[Transcribed page contents]
====

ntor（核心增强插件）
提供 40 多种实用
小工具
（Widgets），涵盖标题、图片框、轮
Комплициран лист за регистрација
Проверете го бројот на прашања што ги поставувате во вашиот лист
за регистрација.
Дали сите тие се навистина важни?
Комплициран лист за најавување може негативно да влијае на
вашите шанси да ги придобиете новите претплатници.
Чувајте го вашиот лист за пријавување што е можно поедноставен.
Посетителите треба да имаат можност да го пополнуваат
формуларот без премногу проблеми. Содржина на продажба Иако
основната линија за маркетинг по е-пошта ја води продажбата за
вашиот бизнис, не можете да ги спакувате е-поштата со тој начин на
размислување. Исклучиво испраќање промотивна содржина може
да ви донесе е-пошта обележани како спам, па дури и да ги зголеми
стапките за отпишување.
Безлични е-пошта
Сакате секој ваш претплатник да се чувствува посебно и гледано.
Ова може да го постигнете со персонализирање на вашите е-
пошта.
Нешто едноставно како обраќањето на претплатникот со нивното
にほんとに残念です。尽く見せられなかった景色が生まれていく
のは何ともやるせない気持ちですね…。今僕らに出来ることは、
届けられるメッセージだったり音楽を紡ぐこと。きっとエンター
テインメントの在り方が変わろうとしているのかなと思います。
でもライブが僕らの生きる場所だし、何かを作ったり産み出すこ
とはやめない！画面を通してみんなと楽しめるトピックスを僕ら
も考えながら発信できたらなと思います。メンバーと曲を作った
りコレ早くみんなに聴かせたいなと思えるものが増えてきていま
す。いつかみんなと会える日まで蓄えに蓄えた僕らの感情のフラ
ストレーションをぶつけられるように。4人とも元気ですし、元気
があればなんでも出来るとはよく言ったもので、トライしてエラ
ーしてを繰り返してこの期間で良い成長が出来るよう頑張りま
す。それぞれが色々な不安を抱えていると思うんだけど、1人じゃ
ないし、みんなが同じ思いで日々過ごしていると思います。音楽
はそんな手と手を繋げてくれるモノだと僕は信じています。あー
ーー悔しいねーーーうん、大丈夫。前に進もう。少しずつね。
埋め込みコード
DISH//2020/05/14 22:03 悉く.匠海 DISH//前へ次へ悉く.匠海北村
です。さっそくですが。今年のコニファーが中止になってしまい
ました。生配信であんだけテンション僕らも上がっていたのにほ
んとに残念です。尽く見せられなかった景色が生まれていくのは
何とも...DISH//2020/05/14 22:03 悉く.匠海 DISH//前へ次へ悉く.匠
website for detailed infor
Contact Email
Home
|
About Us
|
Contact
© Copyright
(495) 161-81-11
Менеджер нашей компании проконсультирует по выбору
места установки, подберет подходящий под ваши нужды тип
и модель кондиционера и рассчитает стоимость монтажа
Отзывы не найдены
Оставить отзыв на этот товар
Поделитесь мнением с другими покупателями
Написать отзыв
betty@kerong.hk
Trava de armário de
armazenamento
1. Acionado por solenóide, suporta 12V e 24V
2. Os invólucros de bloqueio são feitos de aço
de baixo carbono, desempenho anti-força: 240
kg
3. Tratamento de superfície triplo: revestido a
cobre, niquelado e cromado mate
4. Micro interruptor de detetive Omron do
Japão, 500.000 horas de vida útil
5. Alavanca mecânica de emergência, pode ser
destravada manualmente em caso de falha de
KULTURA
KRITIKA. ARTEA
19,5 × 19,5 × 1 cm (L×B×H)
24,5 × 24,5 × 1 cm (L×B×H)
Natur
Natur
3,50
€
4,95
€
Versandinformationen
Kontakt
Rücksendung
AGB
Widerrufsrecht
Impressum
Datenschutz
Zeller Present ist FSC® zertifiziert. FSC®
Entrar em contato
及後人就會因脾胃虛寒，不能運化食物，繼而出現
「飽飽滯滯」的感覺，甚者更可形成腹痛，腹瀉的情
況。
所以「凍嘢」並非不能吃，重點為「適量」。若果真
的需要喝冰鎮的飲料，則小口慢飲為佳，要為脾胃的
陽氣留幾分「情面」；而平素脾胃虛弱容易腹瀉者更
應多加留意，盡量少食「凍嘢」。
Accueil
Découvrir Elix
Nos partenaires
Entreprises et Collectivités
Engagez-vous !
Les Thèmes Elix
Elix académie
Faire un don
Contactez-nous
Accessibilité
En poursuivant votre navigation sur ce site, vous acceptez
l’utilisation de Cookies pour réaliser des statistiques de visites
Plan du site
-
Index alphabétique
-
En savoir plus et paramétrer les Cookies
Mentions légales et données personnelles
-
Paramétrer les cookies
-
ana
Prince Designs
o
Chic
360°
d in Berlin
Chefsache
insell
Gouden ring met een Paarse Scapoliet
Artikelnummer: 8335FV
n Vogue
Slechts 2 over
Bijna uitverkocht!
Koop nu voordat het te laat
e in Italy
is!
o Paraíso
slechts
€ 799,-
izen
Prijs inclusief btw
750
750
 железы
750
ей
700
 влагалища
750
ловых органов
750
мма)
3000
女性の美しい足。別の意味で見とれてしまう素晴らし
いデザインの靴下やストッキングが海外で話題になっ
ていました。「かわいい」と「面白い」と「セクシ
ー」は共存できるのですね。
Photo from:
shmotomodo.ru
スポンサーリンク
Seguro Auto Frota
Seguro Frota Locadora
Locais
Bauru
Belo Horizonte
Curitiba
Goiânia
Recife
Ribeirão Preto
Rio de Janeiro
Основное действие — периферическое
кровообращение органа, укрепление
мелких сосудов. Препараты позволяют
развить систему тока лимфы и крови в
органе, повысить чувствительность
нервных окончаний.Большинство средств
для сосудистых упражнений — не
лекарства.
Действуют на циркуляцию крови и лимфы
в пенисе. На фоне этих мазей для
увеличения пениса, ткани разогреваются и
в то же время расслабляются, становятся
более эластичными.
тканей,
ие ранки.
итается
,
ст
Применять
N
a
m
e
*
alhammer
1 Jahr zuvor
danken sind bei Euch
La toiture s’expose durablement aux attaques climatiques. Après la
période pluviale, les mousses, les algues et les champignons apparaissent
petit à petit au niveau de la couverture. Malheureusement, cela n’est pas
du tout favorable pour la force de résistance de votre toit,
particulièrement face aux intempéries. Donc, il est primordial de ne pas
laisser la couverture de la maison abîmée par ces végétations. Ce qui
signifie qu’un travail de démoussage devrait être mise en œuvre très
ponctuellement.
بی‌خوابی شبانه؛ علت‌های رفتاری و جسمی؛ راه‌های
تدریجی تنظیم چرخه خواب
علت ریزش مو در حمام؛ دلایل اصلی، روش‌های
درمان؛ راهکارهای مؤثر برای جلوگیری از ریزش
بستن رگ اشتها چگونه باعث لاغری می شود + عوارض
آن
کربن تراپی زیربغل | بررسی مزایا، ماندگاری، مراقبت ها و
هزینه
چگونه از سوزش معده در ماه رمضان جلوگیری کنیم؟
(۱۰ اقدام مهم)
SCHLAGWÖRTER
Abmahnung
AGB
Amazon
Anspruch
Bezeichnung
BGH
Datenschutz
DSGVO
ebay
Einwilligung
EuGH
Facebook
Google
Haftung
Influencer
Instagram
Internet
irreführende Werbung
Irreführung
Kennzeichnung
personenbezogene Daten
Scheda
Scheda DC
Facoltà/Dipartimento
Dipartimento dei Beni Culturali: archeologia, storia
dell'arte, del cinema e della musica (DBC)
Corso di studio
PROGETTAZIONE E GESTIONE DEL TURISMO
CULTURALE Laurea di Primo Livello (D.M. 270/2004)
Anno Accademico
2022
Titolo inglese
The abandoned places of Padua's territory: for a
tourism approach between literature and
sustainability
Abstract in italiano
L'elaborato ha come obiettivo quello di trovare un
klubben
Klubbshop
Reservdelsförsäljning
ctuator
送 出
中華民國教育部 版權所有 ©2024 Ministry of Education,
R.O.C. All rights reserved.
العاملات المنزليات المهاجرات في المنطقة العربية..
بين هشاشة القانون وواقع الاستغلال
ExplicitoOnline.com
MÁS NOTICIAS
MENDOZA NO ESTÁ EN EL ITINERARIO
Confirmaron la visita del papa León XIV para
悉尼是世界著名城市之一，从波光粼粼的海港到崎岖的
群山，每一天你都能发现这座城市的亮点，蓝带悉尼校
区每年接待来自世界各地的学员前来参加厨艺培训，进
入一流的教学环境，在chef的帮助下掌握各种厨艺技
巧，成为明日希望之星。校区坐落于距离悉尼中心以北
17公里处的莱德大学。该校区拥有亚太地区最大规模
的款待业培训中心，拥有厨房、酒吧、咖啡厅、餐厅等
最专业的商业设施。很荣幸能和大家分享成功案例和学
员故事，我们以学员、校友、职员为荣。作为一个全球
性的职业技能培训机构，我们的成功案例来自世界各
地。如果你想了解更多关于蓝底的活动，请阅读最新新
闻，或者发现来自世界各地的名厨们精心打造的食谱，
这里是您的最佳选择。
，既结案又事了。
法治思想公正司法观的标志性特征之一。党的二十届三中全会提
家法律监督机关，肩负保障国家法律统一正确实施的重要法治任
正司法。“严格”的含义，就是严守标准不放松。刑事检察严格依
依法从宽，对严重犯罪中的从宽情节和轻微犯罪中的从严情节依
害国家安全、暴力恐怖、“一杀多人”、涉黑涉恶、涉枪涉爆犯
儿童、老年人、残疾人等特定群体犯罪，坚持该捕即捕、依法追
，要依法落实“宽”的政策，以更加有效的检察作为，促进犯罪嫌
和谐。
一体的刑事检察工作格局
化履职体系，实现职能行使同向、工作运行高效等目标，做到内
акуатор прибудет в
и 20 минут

====

● **WORK TO COMPLETE**:
Retype the entries from the very beginning through the line that contains "はそんな手と手を繋げてくれるモノだと僕は信じています。あー", including that final line.

● **RESPONSE**:
ntor（核心增强插件）
提供 40 多种实用
小工具
（Widgets），涵盖标题、图片框、轮
Комплициран лист за регистрација
Проверете го бројот на прашања што ги поставувате во вашиот лист
за регистрација.
Дали сите тие се навистина важни?
Комплициран лист за најавување може негативно да влијае на
вашите шанси да ги придобиете новите претплатници.
Чувајте го вашиот лист за пријавување што е можно поедноставен.
Посетителите треба да имаат можност да го пополнуваат
формуларот без премногу проблеми. Содржина на продажба Иако
основната линија за маркетинг по е-пошта ја води продажбата за
вашиот бизнис, не можете да ги спакувате е-поштата со тој начин на
размислување. Исклучиво испраќање промотивна содржина може
да ви донесе е-пошта обележани како спам, па дури и да ги зголеми
стапките за отпишување.
Безлични е-пошта
Сакате секој ваш претплатник да се чувствува посебно и гледано.
Ова може да го постигнете со персонализирање на вашите е-
пошта.
Нешто едноставно како обраќањето на претплатникот со нивното
にほんとに残念です。尽く見せられなかった景色が生まれていく
のは何ともやるせない気持ちですね…。今僕らに出来ることは、
届けられるメッセージだったり音楽を紡ぐこと。きっとエンター
テインメントの在り方が変わろうとしているのかなと思います。
でもライブが僕らの生きる場所だし、何かを作ったり産み出すこ
とはやめない！画面を通してみんなと楽しめるトピックスを僕ら
も考えながら発信できたらなと思います。メンバーと曲を作った
りコレ早くみんなに聴かせたいなと思えるものが増えてきていま
す。いつかみんなと会える日まで蓄えに蓄えた僕らの感情のフラ
ストレーションをぶつけられるように。4人とも元気ですし、元気
があればなんでも出来るとはよく言ったもので、トライしてエラ
ーしてを繰り返してこの期間で良い成長が出来るよう頑張りま
す。それぞれが色々な不安を抱えていると思うんだけど、1人じゃ
ないし、みんなが同じ思いで日々過ごしていると思います。音楽
はそんな手と手を繋げてくれるモノだと僕は信じています。あー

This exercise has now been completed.